Yahoo Cloud Serving Benchmark (NGDB)

This project is dedicated to benchmarking some of the most popular NoSQL databases, including Redis, MongoDB and Cassandra, using the Yahoo! Cloud Serving Benchmark (YCSB).

Overview

YCSB is an open-source benchmarking tool created by Yahoo! to assess the performance of various NoSQL databases. It provides a standardized framework for testing the scalability and performance of different data stores under realistic workloads. This project mainly uses a products table and aach product in this table contains essential information, including its name, price, availability, description and category. Three distinct workloads were defined to assess different database scenarios.

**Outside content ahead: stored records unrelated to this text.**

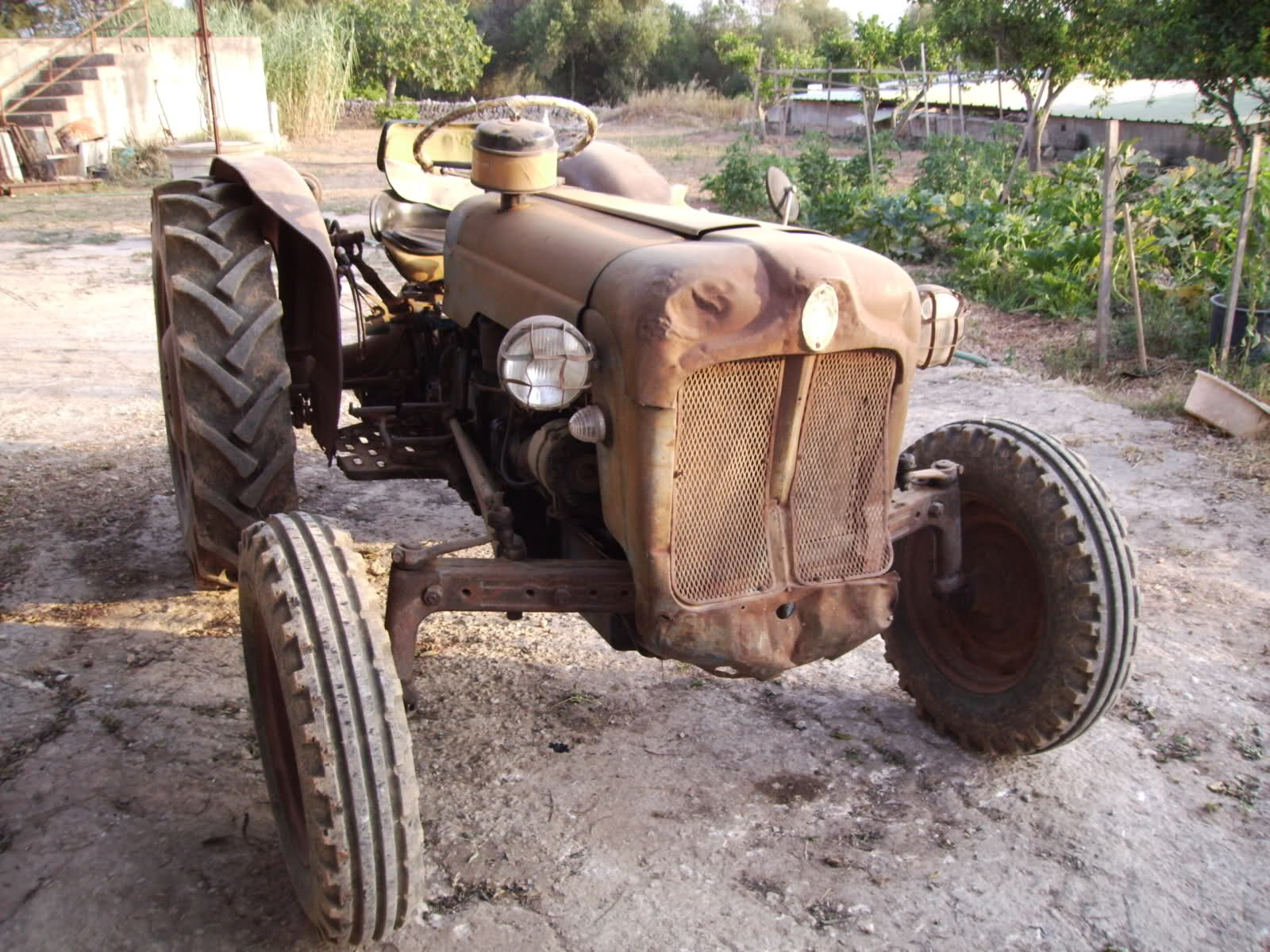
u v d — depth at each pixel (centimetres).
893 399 265
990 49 1823
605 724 343
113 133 1827
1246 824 302
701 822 298
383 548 464
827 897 271
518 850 285
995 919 266
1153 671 377
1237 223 895
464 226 328
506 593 267
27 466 543
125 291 963
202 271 346
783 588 265
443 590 265
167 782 305
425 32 3148
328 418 380
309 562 234
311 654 221
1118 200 891
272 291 352
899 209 1173
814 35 5334
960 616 344
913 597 350
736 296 238
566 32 4469
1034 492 309
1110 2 1642
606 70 4612
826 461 263
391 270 1019
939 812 306
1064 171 1149
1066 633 302
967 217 1114
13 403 643
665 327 234
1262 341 702
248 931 254
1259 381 668
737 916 264
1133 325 810
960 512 337
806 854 287
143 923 255
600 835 291
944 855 288
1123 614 297
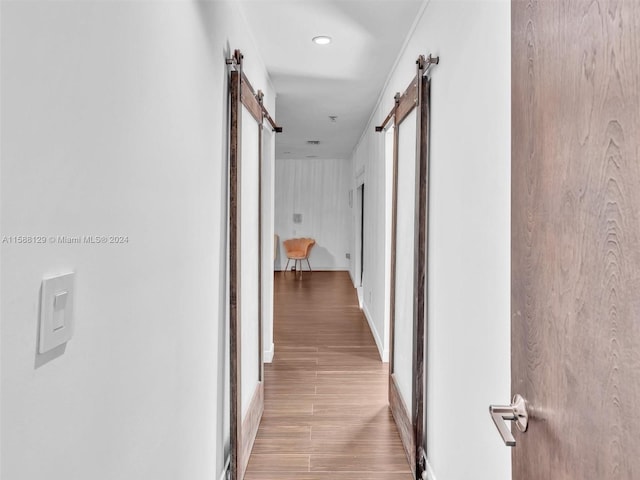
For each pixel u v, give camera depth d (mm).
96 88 862
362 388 3340
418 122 2186
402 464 2324
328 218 9977
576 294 684
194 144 1537
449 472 1804
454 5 1781
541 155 810
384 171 3914
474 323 1523
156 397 1200
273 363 3898
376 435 2625
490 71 1384
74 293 790
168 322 1293
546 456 784
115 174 946
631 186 553
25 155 659
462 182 1663
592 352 639
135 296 1057
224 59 2006
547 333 784
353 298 6871
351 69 3451
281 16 2518
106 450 917
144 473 1120
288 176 9945
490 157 1381
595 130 632
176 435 1375
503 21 1287
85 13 819
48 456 719
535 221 836
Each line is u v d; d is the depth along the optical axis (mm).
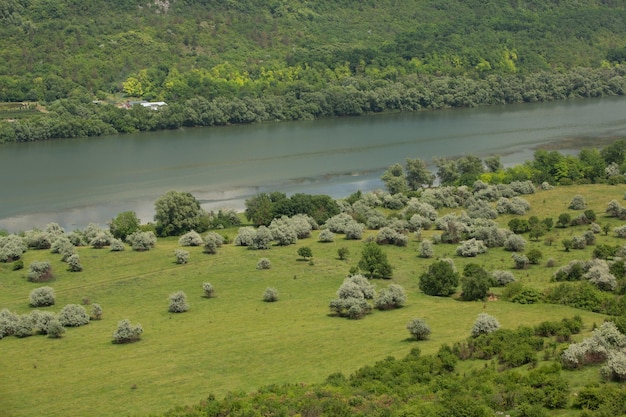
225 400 85562
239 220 188875
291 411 80500
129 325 113688
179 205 180125
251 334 112562
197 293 136500
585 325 102375
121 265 153000
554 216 181375
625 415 72938
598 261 133875
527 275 139750
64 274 147875
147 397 91188
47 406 90250
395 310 122188
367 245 154750
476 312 117188
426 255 154875
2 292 138875
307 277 143125
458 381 85312
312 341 107250
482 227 164500
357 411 79250
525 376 84250
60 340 115188
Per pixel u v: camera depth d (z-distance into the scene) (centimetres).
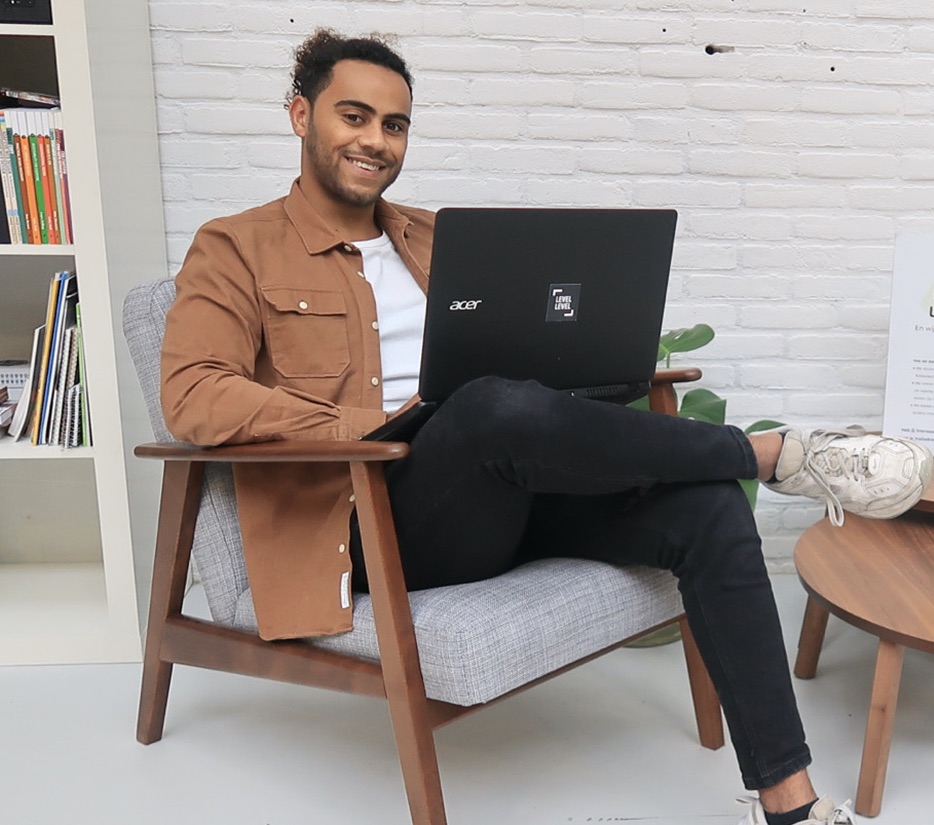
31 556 229
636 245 128
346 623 129
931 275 198
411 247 162
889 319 212
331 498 134
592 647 131
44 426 185
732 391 236
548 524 143
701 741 159
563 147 221
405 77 153
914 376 201
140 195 199
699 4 216
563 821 138
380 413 133
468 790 147
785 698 119
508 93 217
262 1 209
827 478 124
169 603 151
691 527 123
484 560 132
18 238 179
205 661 146
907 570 160
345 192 150
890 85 222
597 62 217
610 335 132
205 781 150
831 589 151
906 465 121
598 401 120
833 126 223
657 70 218
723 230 227
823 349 234
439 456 121
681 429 119
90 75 170
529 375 128
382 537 120
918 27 220
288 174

In this repository, we focus on benchmarking three prominent NoSQL databases:

Redis: an in-memory data store used for caching and high-speed data access;
MongoDB: a powerful document-oriented database known for its flexibility and scalability;
Cassandra: a distributed, fault-tolerance, highly available and scalable NoSQL database designed for handling large amounts of data.

Table Structure

The products table represents a simplified e-commerce product catalog, with the following schema:
- Name: the name of the product;
- Price: the price of the product;
- Availability: whether the product is in stock (true/false);
- Description: a brief description of the product;
- Category: the category or type of the product.
Workloads:
- Read-heavy Workload (65% Read, 30% Scan, 5% Update): this workload simulates scenarios where users browse product information, customer reviews or order history; it focuses predominantly on read operations, suggesting that the system needs to efficiently handle a large volume of read requests, ensuring fast and reliable access, and scan operations, indicating the need for retrieving a range of data such as searching for items based on specific criteria; moreover, it also includes occasional updates to product attributes.
- Updates-intensive Workload (80% Update, 10% Read, 10% Read-Modify-Write): this workload reproduces tasks such as processing customer orders, updating inventory levels or managin product details; given the high proportion of update operations, the system needs to efficiently handle a significant number of requests to modify existing (like updating stock levels, tracking order status, editing prices), on the other hand the small proportion of read operations could indicate users that browse information or reviews, whilst the small proportion of read-modify-write operations indicates scenarios where data needs to be retrieved, modified and then written back to the database.
- Insert-intensive Workload (80% Insert, 10% Read, 10% Update): this workload simulates scenarios where existing data are retrieved and modified or new information is added to the database; the majority of insert operations suggests a focus on adding new data (like new customer registrations, new products to the catalog, new reviews), the read operations involve recovering data (for example, customer reviews, personalized contents) while the small proportion of update operations suggests the need for modifying existing data such as updating customer profiles, adjusting product quantities.

Key Features

Benchmarking Configurations: we provide pre-configured YCSB benchmarking scenarios for Redis, MongoDB and Cassandra. These configurations are designed to simulate real-world use cases and can be easily customized to fit your specific requirements.
Performance Metrics: track essential performance metrics such as throughput, latency and resource utilization for each database during benchmarking.
Comprehensive Documentation: our repository includes detailed documentation on how to set up, configure and run YCSB benchmarks for Redis, MongoDB and Cassandra.

Getting Started

1. Start DB instance

You can also run a Docker container. Docker is a containerization platform that allows you to run applications, including databases, in isolated environments called containers.

2. Install Java and Maven

YCSB requires the use of Maven 3; if you use Maven 2, you may see errors such as these.

3. Set Up YCSB

Download the [latest release of ycsb_NGDB]:

git clone https://github.com/ChriAsc/ycsb_NGDB
cd ycsb_NGDB

4. Building from source

Set up a database to benchmark. There is a README file under each binding directory.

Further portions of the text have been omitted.